Friday, April 16, 2021

Tobacco Products’ Beneficial Antioxidant Properties


A PubMed search reveals thousands of articles on the myriad toxic chemicals present in tobacco products and smoke, but reports of health-positive tobacco attributes are rare.

In a 2000 study I co-authored with Boxin Ou of Brunswick Laboratories, we demonstrated that “manufactured tobacco products…have antioxidant capacity in moderate to high concentrations.  If these agents prove to be readily available and as easily absorbed from tobacco as nicotine, they may have demonstrable local and systemic health effects that are positive, especially for SLT users.”  The article is available here.

In our introduction, Dr. Ou and I explained why this project was important for understanding tobacco-related diseases: “The formation of reactive oxygen species (ROS) [i.e., the bad actors] alters essentially all types of biomolecules. The subsequent cellular changes induced by these reactive species are thought to play an important role in the pathogenesis of chronic diseases such as cancer and atherosclerosis.

“The consumption of fruits and vegetables is negatively correlated with mortality from cardiovascular diseases and cancer, and this protection has been attributed to the antioxidant activity in these foods.

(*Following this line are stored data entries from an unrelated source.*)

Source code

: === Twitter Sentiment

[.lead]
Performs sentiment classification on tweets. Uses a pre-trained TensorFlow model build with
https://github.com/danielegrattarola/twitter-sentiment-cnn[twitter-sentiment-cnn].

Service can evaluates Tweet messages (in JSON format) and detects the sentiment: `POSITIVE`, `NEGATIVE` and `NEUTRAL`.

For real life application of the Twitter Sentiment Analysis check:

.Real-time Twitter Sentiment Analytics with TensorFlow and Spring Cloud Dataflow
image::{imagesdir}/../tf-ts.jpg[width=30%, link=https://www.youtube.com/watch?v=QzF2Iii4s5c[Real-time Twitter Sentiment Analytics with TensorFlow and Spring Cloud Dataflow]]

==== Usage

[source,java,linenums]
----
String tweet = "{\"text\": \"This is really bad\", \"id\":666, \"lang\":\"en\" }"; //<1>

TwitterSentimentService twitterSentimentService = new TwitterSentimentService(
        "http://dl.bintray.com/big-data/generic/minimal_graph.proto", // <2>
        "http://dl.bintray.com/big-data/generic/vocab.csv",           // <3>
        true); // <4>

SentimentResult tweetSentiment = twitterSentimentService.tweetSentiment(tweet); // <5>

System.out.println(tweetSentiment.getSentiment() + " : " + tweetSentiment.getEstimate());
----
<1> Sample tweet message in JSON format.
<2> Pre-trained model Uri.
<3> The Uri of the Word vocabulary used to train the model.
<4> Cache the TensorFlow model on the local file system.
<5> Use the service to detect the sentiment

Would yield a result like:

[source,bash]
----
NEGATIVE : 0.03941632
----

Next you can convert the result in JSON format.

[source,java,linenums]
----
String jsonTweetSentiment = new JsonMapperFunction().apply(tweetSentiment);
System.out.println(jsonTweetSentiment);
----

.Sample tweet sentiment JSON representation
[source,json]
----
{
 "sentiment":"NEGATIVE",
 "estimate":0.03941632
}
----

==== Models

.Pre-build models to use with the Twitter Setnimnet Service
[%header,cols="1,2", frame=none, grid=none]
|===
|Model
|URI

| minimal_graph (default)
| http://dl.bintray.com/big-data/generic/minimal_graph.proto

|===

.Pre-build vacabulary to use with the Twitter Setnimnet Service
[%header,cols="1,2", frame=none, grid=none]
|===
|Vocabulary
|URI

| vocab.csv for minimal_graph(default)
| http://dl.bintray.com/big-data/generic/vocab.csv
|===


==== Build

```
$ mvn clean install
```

The consumption of fruits and vegetables, as well as specific foods with high antioxidant activity [i.e., anti-ROS, the good actors], results in increased plasma antioxidant capacity.

“Tobacco, consumed by 20 to 50% of the worldwide population, contains significant concentrations of polyphenols and carotenoids, which are important naturally occurring antioxidants. Cigarette smoking, the primary form of tobacco use in most societies, is correlate with low plasma antioxidant activity, a finding that may be related to the rich array of ROS that is created when tobacco is burned. Smokeless tobacco (SLT) products, in the form of chewing tobacco and moist snuff, present an alternative to tobacco combustion. SLT delivers nicotine almost as efficiently as smoking, but long-term use carries only 2% of the health risks of smoking…there is little information on the antioxidant properties of these products.”

We used a common tool called an ORAC assay to measure the antioxidant activity in tobacco products.  While we found that the highest antioxidant activity was in cigarette tobaccos, “It is known that tobacco combustion produces a chemical mix rich in ROS, and that smokers have low plasma levels of antioxidant vitamins, such as ascorbate, tocopherols and carotenoids.”

The situation is different among dippers and chewers.  They “have plasma levels of these vitamins that are similar to those of nonusers of tobacco.”  We postulated how these products’ antioxidant properties may produce positive effects: “One possible explanation for minimal cancer risk among human smokeless tobacco users and inconsistent experimental results among animal studies is that smokeless tobacco contains agents that inhibit carcinogenesis in vivo. Antioxidants present in these products remain excellent candidates for local inhibition of the effects of tobacco-specific nitrosamines [bad actors that can cause cancer] among smokeless users.”

Yes, that’s right: Tobacco products do have beneficial antioxidant properties.